--- ENTRIES SUPPLIED ---
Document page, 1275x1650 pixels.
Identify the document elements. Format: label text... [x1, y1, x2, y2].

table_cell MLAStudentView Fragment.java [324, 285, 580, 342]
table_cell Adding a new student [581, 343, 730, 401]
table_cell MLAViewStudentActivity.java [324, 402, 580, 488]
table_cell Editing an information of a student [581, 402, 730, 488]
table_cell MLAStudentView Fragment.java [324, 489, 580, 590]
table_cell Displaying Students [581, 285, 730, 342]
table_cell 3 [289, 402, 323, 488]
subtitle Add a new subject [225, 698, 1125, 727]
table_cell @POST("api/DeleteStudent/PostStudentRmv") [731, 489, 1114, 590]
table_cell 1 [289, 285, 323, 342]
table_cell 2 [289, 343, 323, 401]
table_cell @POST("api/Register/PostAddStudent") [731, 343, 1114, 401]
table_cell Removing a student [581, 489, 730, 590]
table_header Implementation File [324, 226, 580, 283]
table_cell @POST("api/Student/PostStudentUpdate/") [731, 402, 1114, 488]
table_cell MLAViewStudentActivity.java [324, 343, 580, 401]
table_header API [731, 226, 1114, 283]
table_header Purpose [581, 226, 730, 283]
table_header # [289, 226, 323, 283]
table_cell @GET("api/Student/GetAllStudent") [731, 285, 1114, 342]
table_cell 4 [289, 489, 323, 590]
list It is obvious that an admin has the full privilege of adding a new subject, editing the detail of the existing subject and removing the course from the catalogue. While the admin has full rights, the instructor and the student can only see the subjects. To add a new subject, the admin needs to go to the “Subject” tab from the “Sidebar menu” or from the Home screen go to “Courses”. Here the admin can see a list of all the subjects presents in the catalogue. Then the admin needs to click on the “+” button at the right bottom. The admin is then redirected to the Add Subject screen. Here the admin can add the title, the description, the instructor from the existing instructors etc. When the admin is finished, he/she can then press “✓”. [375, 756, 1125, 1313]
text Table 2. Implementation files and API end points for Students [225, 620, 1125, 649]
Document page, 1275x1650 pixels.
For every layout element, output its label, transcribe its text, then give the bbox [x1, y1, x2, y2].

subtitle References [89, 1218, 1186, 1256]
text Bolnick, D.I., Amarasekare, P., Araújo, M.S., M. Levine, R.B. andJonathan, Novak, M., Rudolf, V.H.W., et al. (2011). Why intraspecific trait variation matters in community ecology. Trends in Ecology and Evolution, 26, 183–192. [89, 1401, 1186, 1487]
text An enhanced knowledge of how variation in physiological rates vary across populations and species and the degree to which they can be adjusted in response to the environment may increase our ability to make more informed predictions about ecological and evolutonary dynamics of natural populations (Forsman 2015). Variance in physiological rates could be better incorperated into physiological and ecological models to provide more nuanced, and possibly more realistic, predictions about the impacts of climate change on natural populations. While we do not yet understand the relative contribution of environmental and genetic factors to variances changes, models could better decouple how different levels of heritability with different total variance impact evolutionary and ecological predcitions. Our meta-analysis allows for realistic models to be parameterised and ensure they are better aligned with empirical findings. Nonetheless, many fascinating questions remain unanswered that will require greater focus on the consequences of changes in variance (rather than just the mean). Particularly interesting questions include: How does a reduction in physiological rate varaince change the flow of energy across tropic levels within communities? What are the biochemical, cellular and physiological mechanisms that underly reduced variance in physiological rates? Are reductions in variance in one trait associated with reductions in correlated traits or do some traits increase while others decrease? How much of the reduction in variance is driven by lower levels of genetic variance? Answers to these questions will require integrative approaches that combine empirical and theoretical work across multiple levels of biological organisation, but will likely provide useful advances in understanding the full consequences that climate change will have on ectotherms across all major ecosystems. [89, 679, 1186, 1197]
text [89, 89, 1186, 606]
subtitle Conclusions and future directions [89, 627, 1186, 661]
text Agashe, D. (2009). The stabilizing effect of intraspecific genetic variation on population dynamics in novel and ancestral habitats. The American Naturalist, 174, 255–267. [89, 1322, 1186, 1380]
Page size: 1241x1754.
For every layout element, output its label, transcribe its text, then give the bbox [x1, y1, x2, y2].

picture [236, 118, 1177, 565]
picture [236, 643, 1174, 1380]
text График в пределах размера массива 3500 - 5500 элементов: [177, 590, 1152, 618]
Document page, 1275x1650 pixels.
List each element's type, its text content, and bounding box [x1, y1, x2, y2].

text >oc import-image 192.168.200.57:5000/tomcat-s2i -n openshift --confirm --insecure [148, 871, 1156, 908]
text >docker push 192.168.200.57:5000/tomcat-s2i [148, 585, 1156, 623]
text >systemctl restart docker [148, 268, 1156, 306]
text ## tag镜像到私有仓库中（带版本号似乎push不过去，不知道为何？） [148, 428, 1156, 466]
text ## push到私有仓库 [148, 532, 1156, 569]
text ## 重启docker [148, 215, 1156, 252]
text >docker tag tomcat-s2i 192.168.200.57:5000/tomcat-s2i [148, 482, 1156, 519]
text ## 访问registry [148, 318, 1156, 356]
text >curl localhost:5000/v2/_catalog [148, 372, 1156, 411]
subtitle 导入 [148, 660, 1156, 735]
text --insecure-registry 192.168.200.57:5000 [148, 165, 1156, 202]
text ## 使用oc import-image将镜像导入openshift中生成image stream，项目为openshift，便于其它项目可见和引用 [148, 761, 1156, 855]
---
→ TO-DO ITEM
The whole listing should be restated word for word.

→ REPLY
Document page, 1275x1650 pixels.
Identify the document elements. Format: label text... [x1, y1, x2, y2].

table_cell MLAStudentView Fragment.java [324, 285, 580, 342]
table_cell Adding a new student [581, 343, 730, 401]
table_cell MLAViewStudentActivity.java [324, 402, 580, 488]
table_cell Editing an information of a student [581, 402, 730, 488]
table_cell MLAStudentView Fragment.java [324, 489, 580, 590]
table_cell Displaying Students [581, 285, 730, 342]
table_cell 3 [289, 402, 323, 488]
subtitle Add a new subject [225, 698, 1125, 727]
table_cell @POST("api/DeleteStudent/PostStudentRmv") [731, 489, 1114, 590]
table_cell 1 [289, 285, 323, 342]
table_cell 2 [289, 343, 323, 401]
table_cell @POST("api/Register/PostAddStudent") [731, 343, 1114, 401]
table_cell Removing a student [581, 489, 730, 590]
table_header Implementation File [324, 226, 580, 283]
table_cell @POST("api/Student/PostStudentUpdate/") [731, 402, 1114, 488]
table_cell MLAViewStudentActivity.java [324, 343, 580, 401]
table_header API [731, 226, 1114, 283]
table_header Purpose [581, 226, 730, 283]
table_header # [289, 226, 323, 283]
table_cell @GET("api/Student/GetAllStudent") [731, 285, 1114, 342]
table_cell 4 [289, 489, 323, 590]
list It is obvious that an admin has the full privilege of adding a new subject, editing the detail of the existing subject and removing the course from the catalogue. While the admin has full rights, the instructor and the student can only see the subjects. To add a new subject, the admin needs to go to the “Subject” tab from the “Sidebar menu” or from the Home screen go to “Courses”. Here the admin can see a list of all the subjects presents in the catalogue. Then the admin needs to click on the “+” button at the right bottom. The admin is then redirected to the Add Subject screen. Here the admin can add the title, the description, the instructor from the existing instructors etc. When the admin is finished, he/she can then press “✓”. [375, 756, 1125, 1313]
text Table 2. Implementation files and API end points for Students [225, 620, 1125, 649]
Document page, 1275x1650 pixels.
For every layout element, output its label, transcribe its text, then give the bbox [x1, y1, x2, y2].

subtitle References [89, 1218, 1186, 1256]
text Bolnick, D.I., Amarasekare, P., Araújo, M.S., M. Levine, R.B. andJonathan, Novak, M., Rudolf, V.H.W., et al. (2011). Why intraspecific trait variation matters in community ecology. Trends in Ecology and Evolution, 26, 183–192. [89, 1401, 1186, 1487]
text An enhanced knowledge of how variation in physiological rates vary across populations and species and the degree to which they can be adjusted in response to the environment may increase our ability to make more informed predictions about ecological and evolutonary dynamics of natural populations (Forsman 2015). Variance in physiological rates could be better incorperated into physiological and ecological models to provide more nuanced, and possibly more realistic, predictions about the impacts of climate change on natural populations. While we do not yet understand the relative contribution of environmental and genetic factors to variances changes, models could better decouple how different levels of heritability with different total variance impact evolutionary and ecological predcitions. Our meta-analysis allows for realistic models to be parameterised and ensure they are better aligned with empirical findings. Nonetheless, many fascinating questions remain unanswered that will require greater focus on the consequences of changes in variance (rather than just the mean). Particularly interesting questions include: How does a reduction in physiological rate varaince change the flow of energy across tropic levels within communities? What are the biochemical, cellular and physiological mechanisms that underly reduced variance in physiological rates? Are reductions in variance in one trait associated with reductions in correlated traits or do some traits increase while others decrease? How much of the reduction in variance is driven by lower levels of genetic variance? Answers to these questions will require integrative approaches that combine empirical and theoretical work across multiple levels of biological organisation, but will likely provide useful advances in understanding the full consequences that climate change will have on ectotherms across all major ecosystems. [89, 679, 1186, 1197]
text [89, 89, 1186, 606]
subtitle Conclusions and future directions [89, 627, 1186, 661]
text Agashe, D. (2009). The stabilizing effect of intraspecific genetic variation on population dynamics in novel and ancestral habitats. The American Naturalist, 174, 255–267. [89, 1322, 1186, 1380]
Page size: 1241x1754.
For every layout element, output its label, transcribe its text, then give the bbox [x1, y1, x2, y2].

picture [236, 118, 1177, 565]
picture [236, 643, 1174, 1380]
text График в пределах размера массива 3500 - 5500 элементов: [177, 590, 1152, 618]
Document page, 1275x1650 pixels.
List each element's type, its text content, and bounding box [x1, y1, x2, y2].

text >oc import-image 192.168.200.57:5000/tomcat-s2i -n openshift --confirm --insecure [148, 871, 1156, 908]
text >docker push 192.168.200.57:5000/tomcat-s2i [148, 585, 1156, 623]
text >systemctl restart docker [148, 268, 1156, 306]
text ## tag镜像到私有仓库中（带版本号似乎push不过去，不知道为何？） [148, 428, 1156, 466]
text ## push到私有仓库 [148, 532, 1156, 569]
text ## 重启docker [148, 215, 1156, 252]
text >docker tag tomcat-s2i 192.168.200.57:5000/tomcat-s2i [148, 482, 1156, 519]
text ## 访问registry [148, 318, 1156, 356]
text >curl localhost:5000/v2/_catalog [148, 372, 1156, 411]
subtitle 导入 [148, 660, 1156, 735]
text --insecure-registry 192.168.200.57:5000 [148, 165, 1156, 202]
text ## 使用oc import-image将镜像导入openshift中生成image stream，项目为openshift，便于其它项目可见和引用 [148, 761, 1156, 855]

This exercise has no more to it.